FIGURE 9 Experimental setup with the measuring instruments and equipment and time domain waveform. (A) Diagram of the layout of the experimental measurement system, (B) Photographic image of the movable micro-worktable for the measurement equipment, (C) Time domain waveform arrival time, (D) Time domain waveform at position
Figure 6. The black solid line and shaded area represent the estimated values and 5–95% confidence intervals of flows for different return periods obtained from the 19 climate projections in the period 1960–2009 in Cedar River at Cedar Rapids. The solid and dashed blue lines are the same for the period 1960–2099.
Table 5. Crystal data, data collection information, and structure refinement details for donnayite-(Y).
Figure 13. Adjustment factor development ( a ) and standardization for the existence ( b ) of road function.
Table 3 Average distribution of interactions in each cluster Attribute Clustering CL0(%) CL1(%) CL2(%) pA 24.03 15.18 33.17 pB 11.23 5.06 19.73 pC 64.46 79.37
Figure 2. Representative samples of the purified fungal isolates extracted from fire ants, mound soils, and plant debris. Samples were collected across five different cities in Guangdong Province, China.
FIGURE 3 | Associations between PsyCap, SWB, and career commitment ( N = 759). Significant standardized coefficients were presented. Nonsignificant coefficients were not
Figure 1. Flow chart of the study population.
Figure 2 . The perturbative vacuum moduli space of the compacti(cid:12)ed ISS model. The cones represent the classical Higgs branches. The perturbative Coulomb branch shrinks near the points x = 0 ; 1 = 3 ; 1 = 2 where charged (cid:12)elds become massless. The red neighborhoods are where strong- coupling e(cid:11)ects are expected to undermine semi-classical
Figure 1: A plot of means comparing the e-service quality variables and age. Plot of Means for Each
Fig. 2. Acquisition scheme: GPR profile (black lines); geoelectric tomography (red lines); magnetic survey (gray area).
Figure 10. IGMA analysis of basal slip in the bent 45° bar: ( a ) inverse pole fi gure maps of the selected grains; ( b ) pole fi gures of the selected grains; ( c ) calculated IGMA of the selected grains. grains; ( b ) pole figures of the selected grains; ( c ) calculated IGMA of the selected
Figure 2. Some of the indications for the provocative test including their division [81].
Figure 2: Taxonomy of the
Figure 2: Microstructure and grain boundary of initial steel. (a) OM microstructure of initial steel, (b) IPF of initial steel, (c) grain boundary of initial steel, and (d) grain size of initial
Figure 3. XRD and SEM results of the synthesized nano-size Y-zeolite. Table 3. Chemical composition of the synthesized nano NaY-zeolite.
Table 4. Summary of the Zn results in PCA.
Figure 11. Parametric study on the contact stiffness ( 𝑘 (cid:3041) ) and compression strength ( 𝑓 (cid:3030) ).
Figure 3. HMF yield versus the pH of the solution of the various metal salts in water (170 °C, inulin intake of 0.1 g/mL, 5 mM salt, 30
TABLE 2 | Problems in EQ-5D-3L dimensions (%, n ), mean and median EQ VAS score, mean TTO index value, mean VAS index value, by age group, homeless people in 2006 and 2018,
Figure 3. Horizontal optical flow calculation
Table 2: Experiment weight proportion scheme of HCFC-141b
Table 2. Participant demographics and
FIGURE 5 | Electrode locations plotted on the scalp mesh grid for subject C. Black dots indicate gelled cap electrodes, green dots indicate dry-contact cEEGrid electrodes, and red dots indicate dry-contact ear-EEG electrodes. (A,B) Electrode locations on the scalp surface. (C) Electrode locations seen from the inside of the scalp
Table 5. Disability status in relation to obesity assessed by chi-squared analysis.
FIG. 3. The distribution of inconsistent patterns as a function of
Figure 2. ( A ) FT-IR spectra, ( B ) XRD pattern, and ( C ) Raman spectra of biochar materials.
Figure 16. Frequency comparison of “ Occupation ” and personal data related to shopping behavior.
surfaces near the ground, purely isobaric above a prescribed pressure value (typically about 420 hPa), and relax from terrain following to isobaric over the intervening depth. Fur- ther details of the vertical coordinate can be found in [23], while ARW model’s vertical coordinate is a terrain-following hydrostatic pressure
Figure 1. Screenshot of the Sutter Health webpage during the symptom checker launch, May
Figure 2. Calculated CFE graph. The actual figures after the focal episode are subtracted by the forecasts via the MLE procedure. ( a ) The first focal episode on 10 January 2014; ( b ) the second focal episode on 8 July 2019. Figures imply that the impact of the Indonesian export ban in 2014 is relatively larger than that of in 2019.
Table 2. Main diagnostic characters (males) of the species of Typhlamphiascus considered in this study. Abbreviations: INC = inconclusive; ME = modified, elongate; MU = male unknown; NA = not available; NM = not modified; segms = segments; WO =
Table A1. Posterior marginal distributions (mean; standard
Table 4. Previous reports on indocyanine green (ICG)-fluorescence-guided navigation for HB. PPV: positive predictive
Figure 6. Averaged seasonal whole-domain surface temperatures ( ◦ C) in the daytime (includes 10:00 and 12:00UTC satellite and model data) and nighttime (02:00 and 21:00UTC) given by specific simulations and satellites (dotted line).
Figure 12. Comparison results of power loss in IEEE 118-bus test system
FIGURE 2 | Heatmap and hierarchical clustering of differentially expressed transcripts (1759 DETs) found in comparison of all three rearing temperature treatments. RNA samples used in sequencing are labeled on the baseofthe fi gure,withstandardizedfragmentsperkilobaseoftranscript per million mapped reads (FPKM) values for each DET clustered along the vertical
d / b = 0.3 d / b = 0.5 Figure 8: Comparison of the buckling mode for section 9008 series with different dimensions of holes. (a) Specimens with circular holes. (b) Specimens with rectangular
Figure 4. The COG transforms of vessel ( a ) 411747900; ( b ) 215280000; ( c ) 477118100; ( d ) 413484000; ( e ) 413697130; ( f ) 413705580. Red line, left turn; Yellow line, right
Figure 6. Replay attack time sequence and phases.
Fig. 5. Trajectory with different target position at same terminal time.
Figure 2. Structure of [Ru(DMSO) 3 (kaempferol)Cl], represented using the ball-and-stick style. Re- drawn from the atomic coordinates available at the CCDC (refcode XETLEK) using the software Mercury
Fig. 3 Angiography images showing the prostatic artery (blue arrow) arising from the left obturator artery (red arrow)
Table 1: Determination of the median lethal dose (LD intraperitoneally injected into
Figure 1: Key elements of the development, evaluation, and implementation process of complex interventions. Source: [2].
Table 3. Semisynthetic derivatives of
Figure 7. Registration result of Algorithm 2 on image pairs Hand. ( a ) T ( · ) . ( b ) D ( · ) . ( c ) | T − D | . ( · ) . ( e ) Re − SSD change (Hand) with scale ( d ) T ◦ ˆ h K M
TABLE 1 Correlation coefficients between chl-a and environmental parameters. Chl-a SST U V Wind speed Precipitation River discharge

+===+

PROBLEM>
Everything above from the line with "Fig. 5. Trajectory" to the line with "Figure 7. Registration", both included, must be repeated exactly, and nothing outside that range.

ANSWER AREA>
Fig. 5. Trajectory with different target position at same terminal time.
Figure 2. Structure of [Ru(DMSO) 3 (kaempferol)Cl], represented using the ball-and-stick style. Re- drawn from the atomic coordinates available at the CCDC (refcode XETLEK) using the software Mercury
Fig. 3 Angiography images showing the prostatic artery (blue arrow) arising from the left obturator artery (red arrow)
Table 1: Determination of the median lethal dose (LD intraperitoneally injected into
Figure 1: Key elements of the development, evaluation, and implementation process of complex interventions. Source: [2].
Table 3. Semisynthetic derivatives of
Figure 7. Registration result of Algorithm 2 on image pairs Hand. ( a ) T ( · ) . ( b ) D ( · ) . ( c ) | T − D | . ( · ) . ( e ) Re − SSD change (Hand) with scale ( d ) T ◦ ˆ h K M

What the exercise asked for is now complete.